**** Data for processing ****

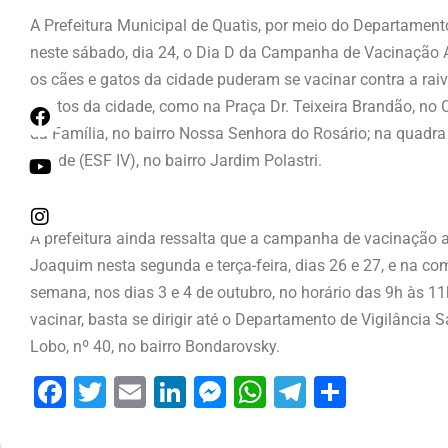
A Prefeitura Municipal de Quatis, por meio do Departamento
neste sábado, dia 24, o Dia D da Campanha de Vacinação A
os cães e gatos da cidade puderam se vacinar contra a rai
pontos da cidade, como na Praça Dr. Teixeira Brandão, no Ce
da Família, no bairro Nossa Senhora do Rosário; na quadra 
Saúde (ESF IV), no bairro Jardim Polastri.
A prefeitura ainda ressalta que a campanha de vacinação an
Joaquim nesta segunda e terça-feira, dias 26 e 27, e na c
semana, nos dias 3 e 4 de outubro, no horário das 9h às 1
vacinar, basta se dirigir até o Departamento de Vigilância 
Lobo, nº 40, no bairro Bondarovsky.
Facebook
Twitter
Email
LinkedIn
Messenger
WhatsApp
Telegram
Share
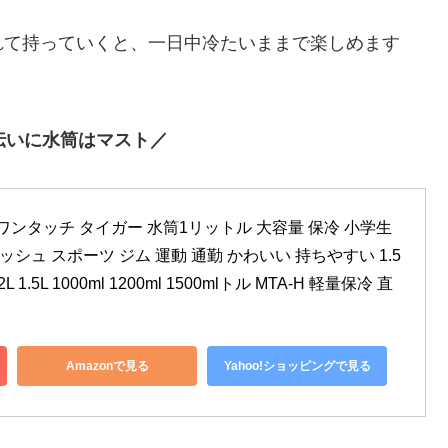
れて持っていくと、一日中冷たいままで楽しめます
伝いに水筒はマスト／
ワンタッチ タイガー 水筒1リットル 大容量 保冷 小学生 
ッシュ スポーツ ジム 運動 通勤 かわいい 持ちやすい 1.5
 1.5L 1000ml 1200ml 1500mlトル MTA-H 軽量保冷 直
Amazonで見る
Yahoo!ショッピングで見る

****

Reproduce word for word the material above, beginning with the line that contains "os cães e gatos" and ending with the line that contains "Joaquim nesta segunda".

os cães e gatos da cidade puderam se vacinar contra a rai
pontos da cidade, como na Praça Dr. Teixeira Brandão, no Ce
da Família, no bairro Nossa Senhora do Rosário; na quadra 
Saúde (ESF IV), no bairro Jardim Polastri.
A prefeitura ainda ressalta que a campanha de vacinação an
Joaquim nesta segunda e terça-feira, dias 26 e 27, e na c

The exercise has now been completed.